**Task details**
Transcribe only part of the material below: the lines from the one containing "that the Split" through the one containing "them all that there is always", inclusive, exactly as written.
### The records
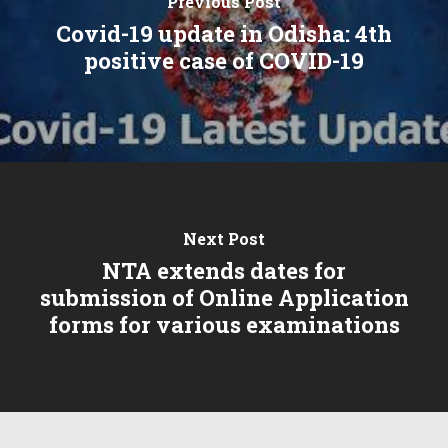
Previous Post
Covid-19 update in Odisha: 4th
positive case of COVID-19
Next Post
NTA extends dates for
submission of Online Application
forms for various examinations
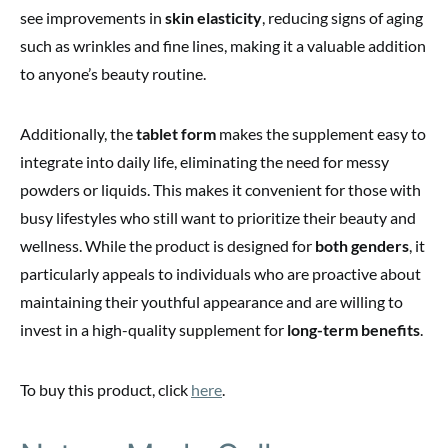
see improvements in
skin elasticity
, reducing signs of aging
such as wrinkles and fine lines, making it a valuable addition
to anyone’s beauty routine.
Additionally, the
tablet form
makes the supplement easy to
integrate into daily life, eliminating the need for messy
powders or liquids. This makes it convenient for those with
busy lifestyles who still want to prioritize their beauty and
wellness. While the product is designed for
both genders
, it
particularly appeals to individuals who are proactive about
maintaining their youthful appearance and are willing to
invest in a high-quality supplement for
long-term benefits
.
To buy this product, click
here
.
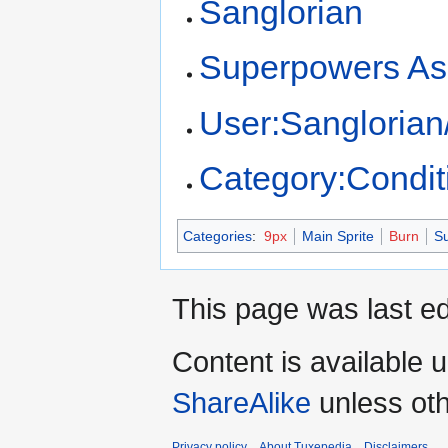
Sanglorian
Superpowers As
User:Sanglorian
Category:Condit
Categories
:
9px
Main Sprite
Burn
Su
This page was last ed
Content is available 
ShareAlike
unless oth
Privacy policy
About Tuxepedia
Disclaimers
######
### The records
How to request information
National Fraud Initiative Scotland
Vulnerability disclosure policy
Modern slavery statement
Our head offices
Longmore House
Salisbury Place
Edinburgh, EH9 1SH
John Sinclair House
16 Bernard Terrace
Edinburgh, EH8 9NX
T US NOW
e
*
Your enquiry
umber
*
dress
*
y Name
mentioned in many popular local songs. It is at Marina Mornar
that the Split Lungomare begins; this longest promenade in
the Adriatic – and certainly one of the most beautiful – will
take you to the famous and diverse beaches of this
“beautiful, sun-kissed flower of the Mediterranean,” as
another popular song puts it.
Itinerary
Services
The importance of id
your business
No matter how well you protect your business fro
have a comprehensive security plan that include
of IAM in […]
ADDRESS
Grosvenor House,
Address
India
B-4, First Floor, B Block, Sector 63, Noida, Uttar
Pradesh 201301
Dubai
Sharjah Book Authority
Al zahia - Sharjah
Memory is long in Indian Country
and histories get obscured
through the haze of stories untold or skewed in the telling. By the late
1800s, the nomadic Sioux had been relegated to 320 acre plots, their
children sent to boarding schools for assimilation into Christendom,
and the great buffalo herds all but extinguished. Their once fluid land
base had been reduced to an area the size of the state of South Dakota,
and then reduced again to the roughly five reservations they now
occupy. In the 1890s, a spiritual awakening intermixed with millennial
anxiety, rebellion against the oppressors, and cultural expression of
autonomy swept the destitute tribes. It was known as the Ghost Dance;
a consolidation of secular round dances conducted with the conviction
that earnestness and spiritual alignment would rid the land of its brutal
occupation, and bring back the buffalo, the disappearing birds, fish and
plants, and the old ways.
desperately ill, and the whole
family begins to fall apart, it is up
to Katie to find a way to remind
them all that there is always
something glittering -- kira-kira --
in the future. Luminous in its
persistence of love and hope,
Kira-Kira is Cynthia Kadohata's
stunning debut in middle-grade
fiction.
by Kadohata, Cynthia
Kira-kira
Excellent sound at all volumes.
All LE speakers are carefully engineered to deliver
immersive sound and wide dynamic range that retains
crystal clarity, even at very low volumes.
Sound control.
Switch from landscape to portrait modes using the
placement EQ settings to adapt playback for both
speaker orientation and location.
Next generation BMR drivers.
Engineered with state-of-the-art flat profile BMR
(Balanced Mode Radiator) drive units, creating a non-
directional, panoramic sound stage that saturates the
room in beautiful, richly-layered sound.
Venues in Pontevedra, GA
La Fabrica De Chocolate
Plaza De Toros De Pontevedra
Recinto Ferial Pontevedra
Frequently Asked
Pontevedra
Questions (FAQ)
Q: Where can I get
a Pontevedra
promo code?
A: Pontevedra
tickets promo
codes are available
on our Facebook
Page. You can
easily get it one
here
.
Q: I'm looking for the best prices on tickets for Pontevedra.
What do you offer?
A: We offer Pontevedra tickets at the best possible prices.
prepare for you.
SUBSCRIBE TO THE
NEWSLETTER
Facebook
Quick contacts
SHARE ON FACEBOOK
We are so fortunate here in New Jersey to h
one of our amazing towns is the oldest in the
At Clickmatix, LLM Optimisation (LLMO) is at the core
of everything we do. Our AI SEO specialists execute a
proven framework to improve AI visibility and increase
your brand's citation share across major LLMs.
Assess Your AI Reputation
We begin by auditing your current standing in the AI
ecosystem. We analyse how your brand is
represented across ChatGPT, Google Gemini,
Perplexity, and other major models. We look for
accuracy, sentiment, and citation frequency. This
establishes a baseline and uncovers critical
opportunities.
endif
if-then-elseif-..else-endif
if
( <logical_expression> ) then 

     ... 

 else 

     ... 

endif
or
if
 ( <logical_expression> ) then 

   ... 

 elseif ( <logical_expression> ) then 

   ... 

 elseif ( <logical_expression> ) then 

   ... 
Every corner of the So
######
**Result**
that the Split Lungomare begins; this longest promenade in
the Adriatic – and certainly one of the most beautiful – will
take you to the famous and diverse beaches of this
“beautiful, sun-kissed flower of the Mediterranean,” as
another popular song puts it.
Itinerary
Services
The importance of id
your business
No matter how well you protect your business fro
have a comprehensive security plan that include
of IAM in […]
ADDRESS
Grosvenor House,
Address
India
B-4, First Floor, B Block, Sector 63, Noida, Uttar
Pradesh 201301
Dubai
Sharjah Book Authority
Al zahia - Sharjah
Memory is long in Indian Country
and histories get obscured
through the haze of stories untold or skewed in the telling. By the late
1800s, the nomadic Sioux had been relegated to 320 acre plots, their
children sent to boarding schools for assimilation into Christendom,
and the great buffalo herds all but extinguished. Their once fluid land
base had been reduced to an area the size of the state of South Dakota,
and then reduced again to the roughly five reservations they now
occupy. In the 1890s, a spiritual awakening intermixed with millennial
anxiety, rebellion against the oppressors, and cultural expression of
autonomy swept the destitute tribes. It was known as the Ghost Dance;
a consolidation of secular round dances conducted with the conviction
that earnestness and spiritual alignment would rid the land of its brutal
occupation, and bring back the buffalo, the disappearing birds, fish and
plants, and the old ways.
desperately ill, and the whole
family begins to fall apart, it is up
to Katie to find a way to remind
them all that there is always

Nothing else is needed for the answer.